Before we delve in, let’s understand the definition and concept of Copyright.

Copyright, as defined by the Oxford English Dictionary, is the legal ownership of the content and arrangement of a literary, artistic or musical work (including computer software) in any medium, including the right to control its reproduction, normally at least initially that of its originator(s), for whom it is a form of intellectual property. Copyright protects the work of authors, artists, songwriters, music publishers, composers, photographers, and other creatives.

The Black’s Law Dictionary defines copyright as “the right of literary property as recognized and sanctioned by the positive law. A right granted by statute to the author or originator of certain literary or artistic productions, whereby he is invested, for a limited period, with the sole and exclusive privilege of multiplying copies of the same and publishing and selling them.

Copyright has also been defined as the exclusionary right that the owner of an intellectual creation has to make copies of his work, the right to use, produce and exploit . The violation of copyright legislation can lead to loss of income, discourage creativity, retard industrial, economic and cultural growth, and deprive the government of a huge amount of taxes, especially in copyright-related industries . It is therefore necessary to increase awareness on the subject.

1 Duckett, B. (2003) Oxford English Reference Dictionary (2nd edition revised)
2 Black’s Law Dictionary 11th edition (2019)
3Cornish (1999) Intellectual Property: Patents, Copyright, Trade Marks and Allied Right
4Glory (2018) Copyright Law and Photocopying Practice in Nigeria https://digitalcommons.unl.edu/cgi/

The primary copyright law in Nigeria is the Copyright Act 2022 (the Act). The Act was enacted to promote the protection of the exclusive rights of authors of original works and to ensure they reap the full benets over their works, amongst other things. The governing body in charge of copyright in Nigeria is the Nigerian Copyright Commission (NCC).
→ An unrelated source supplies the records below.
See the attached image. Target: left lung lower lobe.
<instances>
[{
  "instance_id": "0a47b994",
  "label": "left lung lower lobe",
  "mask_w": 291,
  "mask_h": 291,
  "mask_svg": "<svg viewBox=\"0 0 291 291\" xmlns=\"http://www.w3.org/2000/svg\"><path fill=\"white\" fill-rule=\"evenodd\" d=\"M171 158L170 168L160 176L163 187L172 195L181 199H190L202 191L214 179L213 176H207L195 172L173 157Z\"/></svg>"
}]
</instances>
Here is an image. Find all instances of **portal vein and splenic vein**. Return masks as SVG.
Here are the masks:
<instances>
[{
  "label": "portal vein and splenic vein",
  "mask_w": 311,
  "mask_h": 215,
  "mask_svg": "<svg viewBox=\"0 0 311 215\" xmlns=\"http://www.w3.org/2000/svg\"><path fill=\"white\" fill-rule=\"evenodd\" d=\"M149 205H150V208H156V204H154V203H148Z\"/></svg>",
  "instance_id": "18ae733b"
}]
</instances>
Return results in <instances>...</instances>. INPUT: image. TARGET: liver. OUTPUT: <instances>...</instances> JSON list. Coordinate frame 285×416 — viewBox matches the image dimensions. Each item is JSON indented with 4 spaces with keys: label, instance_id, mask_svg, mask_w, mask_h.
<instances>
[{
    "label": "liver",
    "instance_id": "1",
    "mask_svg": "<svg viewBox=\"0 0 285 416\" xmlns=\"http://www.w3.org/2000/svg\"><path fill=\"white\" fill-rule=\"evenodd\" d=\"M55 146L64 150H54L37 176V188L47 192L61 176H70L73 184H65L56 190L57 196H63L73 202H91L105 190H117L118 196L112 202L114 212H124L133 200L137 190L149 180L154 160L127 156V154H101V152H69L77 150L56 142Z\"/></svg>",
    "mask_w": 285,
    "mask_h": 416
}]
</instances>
The Commission is responsible for the following:

a). All matters affecting copyright in Nigeria as provided for in this Act;
b). Monitoring and supervising Nigeria’s position with international conventions and advising the Government thereon.
c). Advising and regulating conditions for the conclusion of bilateral and multilateral agreements between Nigeria and any other country.
d). Enlightening and informing the public on matters relating to copyright.
e). Maintaining an effective data bank on authors and their works.
f). Be responsible for such other matters relating to Copyright in Nigeria as the Minister may,
from time to time, direct.

The Copyright Act is the principal enactment that regulates issues relating to copyright in Nigeria and it covers various creative works such as audiovisual, musical, artistic, literary, and broadcast. It enhances author rights and imposes stricter punishments for criminal violations, especially in digital usage. The Act protects audio-visual works in digital content and declares it unlawful to use any internet content without the creator’s consent.

Section 2(1) of the Copyright Act makes provisions for works that qualify for copyright
protection and they include;

a). Literary works
b). Musical works
c). Artistic works
d). Audiovisual works
e). Sound recordings; and
f). Broadcasts.

However, a literary, musical, or artistic work shall not be eligible to be copyrighted unless the following occurs, according to Section 2 (2) (a-b) of the Copyright Act :

  • some effort has been expended on making the work, to give it an original character; and
  • the work has been fixed in any medium of expression known or later to be developed, from which it can be perceived, reproduced, or otherwise communicated eitherdirectly or with the aid of any machine or device.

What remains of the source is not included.